KH. Curigo Guritno dari ponorogo memberikan masukan kepada panitia dalam hal teknis pelaksanaan acara pasamuan agus tersebut. Beliau menuturkan bahawa panitia kanoman harus benar-benar mempersiapkan segala sesuatunya dengan penuh matang-matang. Tidak boleh setengah-setengah harus totalitas mengingat ini adalah perhelatan berskala nasional.
Diskusi Persiapan Pasamuan Agung Mursyid Thoriqoh Syathoriyah

KH. Ridho dari takeran sedikit menambahkan bahwa acara pasamuan agung tersebut benar-benar mendapat respon positif dari para mursyid atau dalam acara tersebut dinamakan panitia kasepuhan. Acara tersebut akan menjadi tonggak sejarah thoriqoh syathoriyah dinusantara.
Diskusi Persiapan Pasamuan Agung Mursyid Thoriqoh Syathoriyah

Terakhir KH. Dr. Dhiyauddin Qhuswandi dari malang memaparkan sejarah babad thoriqoh syathoriyah dinusantara. Doktor yang telah meneliti dan melalang buwana mencari sahabat-sahabat mursyid thoriqoh syathoriyah tersebut menjelaskan bahwa thoriqoh syathoriyah lah yang telah menemani bangsa indonesia di masa-masa penjajahan. Banyak sekali tokoh-tokoh bangsa ini yang ternyata juga seorang syathoriyah. diantaranya, Raden Haji Umar Said Cokroaminoto dari Tegalsari ponorogo, kemudian pangeran diponegoro yang konon mendapat ilmu syathoriyah dari KH. Abdurachman Tegalrejo Magetan, dan masih banyak lagi lainya.
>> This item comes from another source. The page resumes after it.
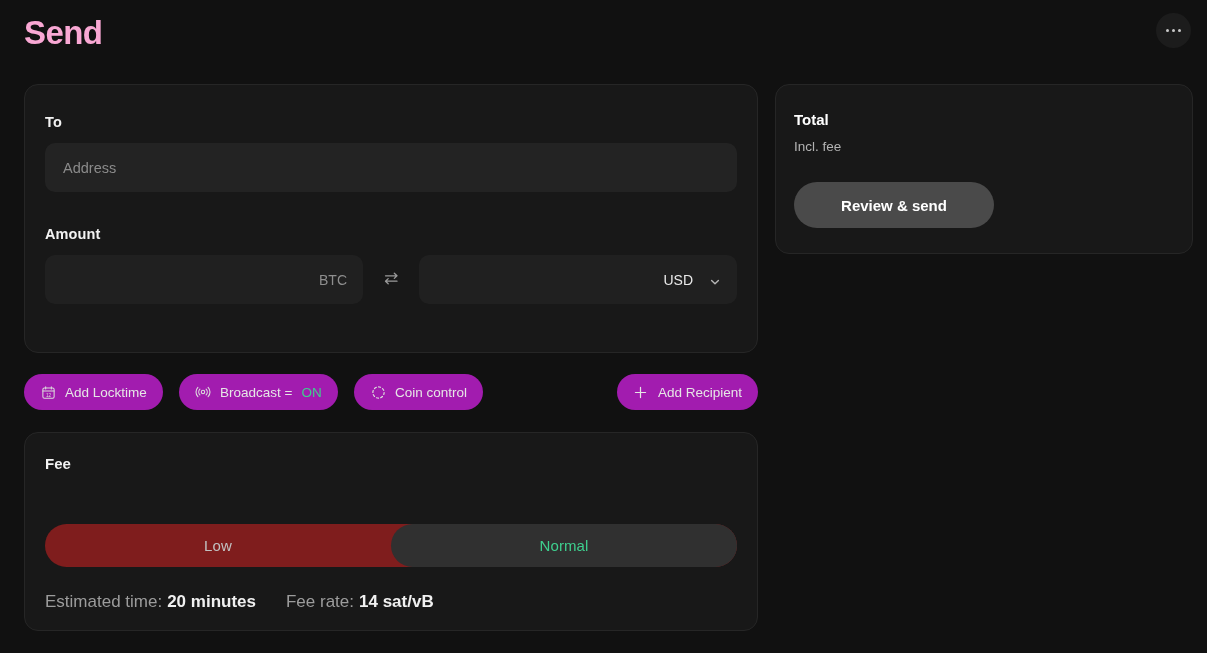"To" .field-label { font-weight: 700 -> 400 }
Diskusi Persiapan Pasamuan Agung Mursyid Thoriqoh Syathoriyah
Rencananya DR. KH. Dhiyauddin Qhuswandi juga akan membedah silsilah babad Thoriqoh Syathoriyah di nusantara pada saat gelaran Pasamuan Agung tersebut. Dalam acara nanti akan diagendakan beberapa kegiatan diantaranya, Mauidhoh Khazanan oleh KH. Habib Lutfi Bin Ali Bin Yahya dari pekalongan, Sarasehan sejarah Thoriqoh Syathoriyah oleh KH. Dr. Dhiyauddin Qhuswandi dari malang, Pentas Budaya oleh KH. Nurwaji dari Grobokan, serta juga akan diadakan sidang musyawarah para mursyid thoriqoh syathoriyah dari seluruh nusantara.

Telah diputuskan dalam diskusi tersebut bahwa acara Pasamuan Agung Mursyid Thoriqoh Syathoriyah tersebut akan dilaksanakan selama 3 hari yaitu mulai tanggal 28, 29, dan 30 Oktober 2016 bertempat di Pondok Pesantren Darul Ulum Rejomulyo.